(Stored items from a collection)
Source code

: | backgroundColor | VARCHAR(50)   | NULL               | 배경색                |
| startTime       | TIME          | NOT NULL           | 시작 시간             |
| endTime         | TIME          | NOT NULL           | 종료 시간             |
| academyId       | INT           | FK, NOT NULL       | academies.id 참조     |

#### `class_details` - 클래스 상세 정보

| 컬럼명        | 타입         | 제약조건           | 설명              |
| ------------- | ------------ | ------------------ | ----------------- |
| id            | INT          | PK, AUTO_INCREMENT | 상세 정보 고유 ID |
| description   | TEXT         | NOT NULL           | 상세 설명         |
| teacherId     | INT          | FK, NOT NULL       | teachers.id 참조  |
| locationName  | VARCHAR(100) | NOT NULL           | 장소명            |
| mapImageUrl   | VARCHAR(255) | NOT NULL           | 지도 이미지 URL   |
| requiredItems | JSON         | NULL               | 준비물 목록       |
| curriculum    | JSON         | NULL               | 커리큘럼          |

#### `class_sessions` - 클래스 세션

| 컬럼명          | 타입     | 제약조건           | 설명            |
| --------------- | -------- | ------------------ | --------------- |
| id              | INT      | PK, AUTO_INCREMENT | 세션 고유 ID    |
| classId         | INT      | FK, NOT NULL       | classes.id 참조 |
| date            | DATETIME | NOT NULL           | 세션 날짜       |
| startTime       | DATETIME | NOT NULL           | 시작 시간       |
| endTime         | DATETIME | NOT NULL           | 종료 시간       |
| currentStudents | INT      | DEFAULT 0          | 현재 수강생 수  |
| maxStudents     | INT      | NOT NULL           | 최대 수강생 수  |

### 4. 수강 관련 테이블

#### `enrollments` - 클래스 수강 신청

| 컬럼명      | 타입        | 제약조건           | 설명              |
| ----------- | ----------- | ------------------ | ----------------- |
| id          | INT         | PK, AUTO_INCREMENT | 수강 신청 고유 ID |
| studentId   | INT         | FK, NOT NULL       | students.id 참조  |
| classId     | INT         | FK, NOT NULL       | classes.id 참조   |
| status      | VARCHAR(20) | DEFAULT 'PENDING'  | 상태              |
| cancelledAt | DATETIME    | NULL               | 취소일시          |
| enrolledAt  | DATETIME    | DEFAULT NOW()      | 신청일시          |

_Instructions for the task_.
Pull out each line of the records holding the string "VARCHAR".

_Output_.
: | backgroundColor | VARCHAR(50)   | NULL               | 배경색                |
| locationName  | VARCHAR(100) | NOT NULL           | 장소명            |
| mapImageUrl   | VARCHAR(255) | NOT NULL           | 지도 이미지 URL   |
| status      | VARCHAR(20) | DEFAULT 'PENDING'  | 상태              |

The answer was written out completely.